What you need to do: In the data below, find each line that contains the word "There" and copy it.

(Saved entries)
↓↓↓
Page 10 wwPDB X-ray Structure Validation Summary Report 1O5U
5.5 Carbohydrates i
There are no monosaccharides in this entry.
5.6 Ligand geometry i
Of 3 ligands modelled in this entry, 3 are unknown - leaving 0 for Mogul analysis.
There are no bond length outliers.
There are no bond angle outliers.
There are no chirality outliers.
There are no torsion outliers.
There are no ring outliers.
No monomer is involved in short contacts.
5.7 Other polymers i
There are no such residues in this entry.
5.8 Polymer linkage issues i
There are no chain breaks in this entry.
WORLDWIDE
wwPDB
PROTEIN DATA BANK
↑↑↑
Output of the task:
There are no monosaccharides in this entry.
There are no bond length outliers.
There are no bond angle outliers.
There are no chirality outliers.
There are no torsion outliers.
There are no ring outliers.
There are no such residues in this entry.
There are no chain breaks in this entry.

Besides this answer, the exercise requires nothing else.